— BEGIN TEXT SEGMENT —

26 of 490 comments (clear)

  1. Gmail Notifier is NOT complete by Anonymous Coward · · Score: 1, Informative

    I am really appalled seeing Google taking such an action.

    I TRIED Gmail Notifier and it does NOT do what I want: it can only read new emails from the INBOX for example, NOT from the rest of my folders! :(

    1. Re:Gmail Notifier is NOT complete by ack154 · · Score: 3, Informative

      I'm sure he meant labels, but he's right. It doesn't tell when there's new mail in the labels, just the inbox. I submitted feedback about that to them. I suggest others do the same thing if it's something you'd like to see.

  2. i'm logging in and out just fine by Neophytus · · Score: 2, Informative

    I thought it might be because I had https:// bookmarked, but it's not on either site.

  3. really? by Anonymous Coward · · Score: 5, Informative

    I notice no word verification... I like the google gmail notifier it does do pop ups. :) plus you can choose "tell me again" to see the pop up again if you missed it.

  4. Simply put.. by artlu · · Score: 3, Informative

    Third party notifications will cause Google to loose money on their adsense revenue. Simply put, if i was in google's position I would do something similar. Coincidently, some sites, like mine, rely on adsense revenue in order to stay online/stay as a free service. Thankfully, adsense pays well enough by people visiting a site and clicking on a link that it is a viable solution if you have a target audience (like the stock market or whatever).

— END TEXT SEGMENT —

TASKS FOR THIS EXERCISE.
a. In the comment thread, rewrite the paragraph beginning "Third party notifications will cause" as a short bulleted list that keeps its main facts.
b. Please output the entries starting at the line that contains "pose: elev=273.2 azim=235.2" and ending at the line that contains "Dot at: (320, 272)", with both of those lines included.

— BEGIN THE DATA —

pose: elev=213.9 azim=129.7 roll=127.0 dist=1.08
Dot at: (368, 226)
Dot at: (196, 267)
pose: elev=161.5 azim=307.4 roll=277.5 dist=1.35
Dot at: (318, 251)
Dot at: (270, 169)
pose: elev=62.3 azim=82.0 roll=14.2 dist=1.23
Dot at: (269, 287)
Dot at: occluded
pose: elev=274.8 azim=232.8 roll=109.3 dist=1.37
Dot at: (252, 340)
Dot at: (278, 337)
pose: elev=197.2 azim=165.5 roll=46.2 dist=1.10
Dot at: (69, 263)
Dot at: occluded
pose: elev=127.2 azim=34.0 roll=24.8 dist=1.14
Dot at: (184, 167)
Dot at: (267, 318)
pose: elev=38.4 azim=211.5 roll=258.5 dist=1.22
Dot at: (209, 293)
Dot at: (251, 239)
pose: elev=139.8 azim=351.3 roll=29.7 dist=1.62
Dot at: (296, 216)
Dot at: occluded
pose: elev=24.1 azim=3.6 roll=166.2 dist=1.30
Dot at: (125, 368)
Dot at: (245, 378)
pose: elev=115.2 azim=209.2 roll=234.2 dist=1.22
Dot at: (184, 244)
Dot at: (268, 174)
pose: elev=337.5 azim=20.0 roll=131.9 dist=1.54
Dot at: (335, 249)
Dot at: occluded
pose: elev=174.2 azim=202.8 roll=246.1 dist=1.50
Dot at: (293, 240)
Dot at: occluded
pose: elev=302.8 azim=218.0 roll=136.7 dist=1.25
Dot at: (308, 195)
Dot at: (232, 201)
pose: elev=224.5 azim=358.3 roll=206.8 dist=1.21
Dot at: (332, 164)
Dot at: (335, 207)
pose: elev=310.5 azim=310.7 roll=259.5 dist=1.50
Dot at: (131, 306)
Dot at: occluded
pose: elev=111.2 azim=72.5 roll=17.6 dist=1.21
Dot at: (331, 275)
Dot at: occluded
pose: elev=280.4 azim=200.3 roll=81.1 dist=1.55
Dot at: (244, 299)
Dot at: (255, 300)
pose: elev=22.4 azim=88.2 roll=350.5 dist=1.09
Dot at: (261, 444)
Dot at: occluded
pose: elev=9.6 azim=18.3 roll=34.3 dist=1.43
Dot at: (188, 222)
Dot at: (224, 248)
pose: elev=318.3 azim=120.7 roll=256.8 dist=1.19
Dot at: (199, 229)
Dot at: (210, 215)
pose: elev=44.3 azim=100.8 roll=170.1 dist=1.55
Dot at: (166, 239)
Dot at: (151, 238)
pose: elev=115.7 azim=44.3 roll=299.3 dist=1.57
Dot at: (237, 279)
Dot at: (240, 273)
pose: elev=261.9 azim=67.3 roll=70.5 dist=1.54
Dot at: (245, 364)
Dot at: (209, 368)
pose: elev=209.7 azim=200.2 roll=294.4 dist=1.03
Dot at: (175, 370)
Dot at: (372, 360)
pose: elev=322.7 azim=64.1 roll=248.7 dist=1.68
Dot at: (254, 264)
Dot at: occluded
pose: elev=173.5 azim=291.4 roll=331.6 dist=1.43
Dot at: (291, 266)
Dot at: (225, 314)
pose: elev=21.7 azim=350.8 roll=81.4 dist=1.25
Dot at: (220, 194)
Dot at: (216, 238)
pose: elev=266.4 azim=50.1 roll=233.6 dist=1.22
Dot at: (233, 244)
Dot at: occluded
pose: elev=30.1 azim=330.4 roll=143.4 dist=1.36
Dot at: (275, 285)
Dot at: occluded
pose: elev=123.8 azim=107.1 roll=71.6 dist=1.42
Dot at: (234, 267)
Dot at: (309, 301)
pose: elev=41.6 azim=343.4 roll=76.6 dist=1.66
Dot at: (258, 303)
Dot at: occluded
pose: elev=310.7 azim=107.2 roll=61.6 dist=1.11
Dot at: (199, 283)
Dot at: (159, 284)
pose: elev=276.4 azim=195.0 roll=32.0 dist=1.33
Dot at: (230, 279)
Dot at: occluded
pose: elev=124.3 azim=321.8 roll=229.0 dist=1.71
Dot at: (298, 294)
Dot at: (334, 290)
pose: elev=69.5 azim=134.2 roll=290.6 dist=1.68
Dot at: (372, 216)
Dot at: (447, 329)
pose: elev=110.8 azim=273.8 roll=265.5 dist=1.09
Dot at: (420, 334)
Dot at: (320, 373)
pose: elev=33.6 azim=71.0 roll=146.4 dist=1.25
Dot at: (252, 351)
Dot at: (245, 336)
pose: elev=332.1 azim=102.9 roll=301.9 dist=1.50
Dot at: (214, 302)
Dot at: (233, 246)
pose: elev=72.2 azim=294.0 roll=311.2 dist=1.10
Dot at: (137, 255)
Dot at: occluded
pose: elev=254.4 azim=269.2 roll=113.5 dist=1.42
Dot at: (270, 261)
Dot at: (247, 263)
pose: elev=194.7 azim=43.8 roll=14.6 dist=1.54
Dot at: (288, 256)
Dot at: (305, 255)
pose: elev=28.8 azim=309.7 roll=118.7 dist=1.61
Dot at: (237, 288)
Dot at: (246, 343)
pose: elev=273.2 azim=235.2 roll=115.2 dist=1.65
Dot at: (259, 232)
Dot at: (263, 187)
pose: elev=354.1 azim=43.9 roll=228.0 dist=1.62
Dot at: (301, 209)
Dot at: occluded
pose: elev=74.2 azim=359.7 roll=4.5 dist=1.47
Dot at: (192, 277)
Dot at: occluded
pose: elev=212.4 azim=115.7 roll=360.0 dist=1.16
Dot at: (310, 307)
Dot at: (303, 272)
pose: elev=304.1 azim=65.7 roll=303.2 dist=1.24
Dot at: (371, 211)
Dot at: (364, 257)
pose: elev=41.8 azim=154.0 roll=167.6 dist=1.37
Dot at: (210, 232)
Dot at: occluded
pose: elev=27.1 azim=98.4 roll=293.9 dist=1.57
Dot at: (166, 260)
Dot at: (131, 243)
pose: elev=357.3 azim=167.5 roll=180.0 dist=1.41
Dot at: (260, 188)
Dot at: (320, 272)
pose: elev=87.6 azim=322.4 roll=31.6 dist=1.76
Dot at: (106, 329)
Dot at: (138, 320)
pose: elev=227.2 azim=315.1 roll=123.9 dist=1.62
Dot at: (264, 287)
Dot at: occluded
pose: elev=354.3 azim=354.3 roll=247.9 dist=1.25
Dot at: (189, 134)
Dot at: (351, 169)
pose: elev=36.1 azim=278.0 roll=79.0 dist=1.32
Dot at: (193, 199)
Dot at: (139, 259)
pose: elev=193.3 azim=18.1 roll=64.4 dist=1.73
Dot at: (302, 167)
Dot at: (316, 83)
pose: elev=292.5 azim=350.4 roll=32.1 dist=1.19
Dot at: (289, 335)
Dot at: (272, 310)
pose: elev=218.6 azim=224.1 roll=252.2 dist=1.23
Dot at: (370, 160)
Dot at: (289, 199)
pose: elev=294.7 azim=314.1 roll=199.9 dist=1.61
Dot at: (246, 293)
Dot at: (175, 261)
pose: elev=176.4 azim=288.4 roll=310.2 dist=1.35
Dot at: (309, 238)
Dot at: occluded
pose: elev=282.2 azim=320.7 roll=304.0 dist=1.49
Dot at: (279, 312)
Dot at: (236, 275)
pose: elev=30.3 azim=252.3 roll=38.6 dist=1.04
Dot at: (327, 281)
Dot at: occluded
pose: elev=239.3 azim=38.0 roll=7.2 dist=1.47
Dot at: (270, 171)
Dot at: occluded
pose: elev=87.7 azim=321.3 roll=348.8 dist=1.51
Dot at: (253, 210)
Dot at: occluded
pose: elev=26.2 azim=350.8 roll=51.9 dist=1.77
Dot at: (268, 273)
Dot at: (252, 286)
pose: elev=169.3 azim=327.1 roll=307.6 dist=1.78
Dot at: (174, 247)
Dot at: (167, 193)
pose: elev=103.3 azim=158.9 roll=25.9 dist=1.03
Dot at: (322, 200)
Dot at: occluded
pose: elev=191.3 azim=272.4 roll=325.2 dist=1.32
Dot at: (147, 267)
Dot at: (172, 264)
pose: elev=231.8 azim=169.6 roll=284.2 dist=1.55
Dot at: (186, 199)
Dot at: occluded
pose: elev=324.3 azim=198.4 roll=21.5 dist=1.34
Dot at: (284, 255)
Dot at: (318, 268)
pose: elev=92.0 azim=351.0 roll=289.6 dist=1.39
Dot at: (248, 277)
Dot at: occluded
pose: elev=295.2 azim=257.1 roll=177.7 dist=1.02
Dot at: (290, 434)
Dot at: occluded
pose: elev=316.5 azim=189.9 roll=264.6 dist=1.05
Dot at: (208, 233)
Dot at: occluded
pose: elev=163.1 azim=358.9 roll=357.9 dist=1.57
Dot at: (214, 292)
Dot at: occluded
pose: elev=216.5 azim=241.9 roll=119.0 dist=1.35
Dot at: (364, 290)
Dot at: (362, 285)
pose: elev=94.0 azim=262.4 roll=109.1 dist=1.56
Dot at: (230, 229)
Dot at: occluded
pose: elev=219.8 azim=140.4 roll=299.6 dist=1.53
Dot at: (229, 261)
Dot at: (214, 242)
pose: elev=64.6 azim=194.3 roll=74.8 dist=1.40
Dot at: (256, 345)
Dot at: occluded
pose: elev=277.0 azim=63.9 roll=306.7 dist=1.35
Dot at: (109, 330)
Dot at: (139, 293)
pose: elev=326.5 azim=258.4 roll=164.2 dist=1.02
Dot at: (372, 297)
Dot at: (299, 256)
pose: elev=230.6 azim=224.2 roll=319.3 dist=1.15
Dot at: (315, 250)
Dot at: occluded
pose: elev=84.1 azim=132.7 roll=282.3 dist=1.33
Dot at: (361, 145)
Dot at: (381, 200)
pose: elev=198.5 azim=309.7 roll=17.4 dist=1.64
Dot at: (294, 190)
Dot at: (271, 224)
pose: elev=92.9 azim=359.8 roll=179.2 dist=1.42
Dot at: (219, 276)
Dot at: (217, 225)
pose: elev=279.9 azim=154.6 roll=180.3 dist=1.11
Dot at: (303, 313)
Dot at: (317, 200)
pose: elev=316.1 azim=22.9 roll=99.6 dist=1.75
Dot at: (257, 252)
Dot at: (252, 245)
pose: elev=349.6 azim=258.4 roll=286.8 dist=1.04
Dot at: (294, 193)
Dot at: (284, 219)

— END THE DATA —

RESPONSES.
a.
- Third-party notifiers cut into Google's AdSense revenue, so the writer would do something similar in Google's position.
- Some sites, including the writer's, depend on AdSense income to stay online or remain free.
- AdSense pays well enough from visits and link clicks to be viable for a site with a target audience, such as the stock market.

b.
pose: elev=273.2 azim=235.2 roll=115.2 dist=1.65
Dot at: (259, 232)
Dot at: (263, 187)
pose: elev=354.1 azim=43.9 roll=228.0 dist=1.62
Dot at: (301, 209)
Dot at: occluded
pose: elev=74.2 azim=359.7 roll=4.5 dist=1.47
Dot at: (192, 277)
Dot at: occluded
pose: elev=212.4 azim=115.7 roll=360.0 dist=1.16
Dot at: (310, 307)
Dot at: (303, 272)
pose: elev=304.1 azim=65.7 roll=303.2 dist=1.24
Dot at: (371, 211)
Dot at: (364, 257)
pose: elev=41.8 azim=154.0 roll=167.6 dist=1.37
Dot at: (210, 232)
Dot at: occluded
pose: elev=27.1 azim=98.4 roll=293.9 dist=1.57
Dot at: (166, 260)
Dot at: (131, 243)
pose: elev=357.3 azim=167.5 roll=180.0 dist=1.41
Dot at: (260, 188)
Dot at: (320, 272)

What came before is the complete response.